Community is waiting for the Euro to rebound by February 7

© Dukascopy Bank SA
This week the pair's sentiment has slightly improved, since now as many as 64% of all votes are bullish on the cross. The average expectation for February 6 stays around the 1.137 level. This week Eurozone's and Germany's Markit Manufacturing PMI has already been published and stayed at 51.0 and 50.9 points, respectively. US statistical authorities are also due to announce non-manufacturing PMI on Wednesday, as well as non-farm payrolls and the unemployment rate on Friday.


transhuman, one of the community members participating in the survey, motivates his positive outlook towards the common currency by saying that "there is a wide range of support building up, and it is primed to push pair upwards". He also supposed that the overall situation for the pair will "coincide with an overall decline in the US Dollar and a relative decline of US stock market".
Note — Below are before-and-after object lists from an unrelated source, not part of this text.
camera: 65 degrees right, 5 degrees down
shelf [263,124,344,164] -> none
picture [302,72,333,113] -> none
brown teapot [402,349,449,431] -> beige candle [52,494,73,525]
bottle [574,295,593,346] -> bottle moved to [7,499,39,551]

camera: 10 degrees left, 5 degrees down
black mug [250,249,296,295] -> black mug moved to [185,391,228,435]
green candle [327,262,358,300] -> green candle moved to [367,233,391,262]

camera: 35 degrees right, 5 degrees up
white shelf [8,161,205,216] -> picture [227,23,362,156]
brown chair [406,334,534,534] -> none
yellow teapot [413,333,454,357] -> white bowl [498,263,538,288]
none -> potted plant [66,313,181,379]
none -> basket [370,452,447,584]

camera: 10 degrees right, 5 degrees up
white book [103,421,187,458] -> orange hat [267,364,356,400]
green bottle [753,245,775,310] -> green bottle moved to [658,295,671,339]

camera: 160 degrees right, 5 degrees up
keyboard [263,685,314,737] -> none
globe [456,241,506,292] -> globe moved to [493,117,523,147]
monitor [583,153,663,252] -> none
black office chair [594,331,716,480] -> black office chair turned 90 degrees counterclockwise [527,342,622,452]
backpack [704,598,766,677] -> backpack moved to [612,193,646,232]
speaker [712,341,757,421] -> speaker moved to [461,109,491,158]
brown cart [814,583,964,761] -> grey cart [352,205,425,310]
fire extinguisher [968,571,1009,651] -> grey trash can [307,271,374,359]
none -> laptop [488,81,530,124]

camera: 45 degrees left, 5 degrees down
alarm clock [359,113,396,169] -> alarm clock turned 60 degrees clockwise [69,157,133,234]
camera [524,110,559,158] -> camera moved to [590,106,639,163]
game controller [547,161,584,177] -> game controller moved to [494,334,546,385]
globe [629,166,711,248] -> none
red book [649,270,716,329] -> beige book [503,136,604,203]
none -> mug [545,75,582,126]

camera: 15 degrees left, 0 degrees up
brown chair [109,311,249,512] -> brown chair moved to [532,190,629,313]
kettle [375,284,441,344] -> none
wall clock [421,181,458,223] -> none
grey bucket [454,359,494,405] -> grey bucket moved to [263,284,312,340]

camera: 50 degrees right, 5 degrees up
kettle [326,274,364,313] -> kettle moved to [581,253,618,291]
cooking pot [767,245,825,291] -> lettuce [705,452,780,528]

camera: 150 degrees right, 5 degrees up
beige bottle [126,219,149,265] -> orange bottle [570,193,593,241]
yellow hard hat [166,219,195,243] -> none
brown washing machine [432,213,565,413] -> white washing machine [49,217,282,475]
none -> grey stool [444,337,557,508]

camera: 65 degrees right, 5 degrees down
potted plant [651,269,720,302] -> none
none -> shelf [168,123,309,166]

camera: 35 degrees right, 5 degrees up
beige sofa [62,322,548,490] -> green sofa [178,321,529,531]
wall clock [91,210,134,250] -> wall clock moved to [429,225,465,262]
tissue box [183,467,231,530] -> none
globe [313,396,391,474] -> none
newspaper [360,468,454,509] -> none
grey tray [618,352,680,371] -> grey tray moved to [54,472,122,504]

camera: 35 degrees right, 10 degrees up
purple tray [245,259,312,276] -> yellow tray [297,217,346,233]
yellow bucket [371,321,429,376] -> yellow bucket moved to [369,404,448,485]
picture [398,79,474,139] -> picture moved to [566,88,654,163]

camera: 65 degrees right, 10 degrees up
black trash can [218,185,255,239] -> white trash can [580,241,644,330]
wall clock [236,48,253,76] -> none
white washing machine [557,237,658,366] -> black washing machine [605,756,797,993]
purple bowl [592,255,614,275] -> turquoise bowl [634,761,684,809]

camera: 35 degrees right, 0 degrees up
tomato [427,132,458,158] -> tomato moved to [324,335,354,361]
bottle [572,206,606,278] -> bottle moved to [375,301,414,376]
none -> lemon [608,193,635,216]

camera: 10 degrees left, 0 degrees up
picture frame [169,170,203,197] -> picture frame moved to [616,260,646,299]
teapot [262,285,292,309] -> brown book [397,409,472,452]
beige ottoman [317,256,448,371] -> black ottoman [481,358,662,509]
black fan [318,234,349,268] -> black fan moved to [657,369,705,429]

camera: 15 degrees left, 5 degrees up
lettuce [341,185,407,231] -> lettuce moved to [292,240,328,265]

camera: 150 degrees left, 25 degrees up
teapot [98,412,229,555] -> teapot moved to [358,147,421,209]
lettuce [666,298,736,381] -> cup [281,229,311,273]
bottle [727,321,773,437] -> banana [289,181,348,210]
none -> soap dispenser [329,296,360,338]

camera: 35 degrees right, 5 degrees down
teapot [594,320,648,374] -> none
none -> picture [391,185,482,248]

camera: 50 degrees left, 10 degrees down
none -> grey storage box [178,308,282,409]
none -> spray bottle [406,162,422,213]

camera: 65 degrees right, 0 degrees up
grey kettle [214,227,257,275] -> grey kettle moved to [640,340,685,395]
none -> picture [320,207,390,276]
Meanwhile, traders, who were asked regarding their longer-term views on EUR/USD between Jan 4 and Feb 4 expect, on average, to see the currency pair around 1.13 by the end of May. Though the majority of participants, namely 62% of them, believe the exchange rate will drop down even below 1.12 in ninety days, with 23% alone seeing it below 1.08. Alongside, 20% of those surveyed reckon the price will trade in the range between 1.14 and 1.20 by the end of May of this year.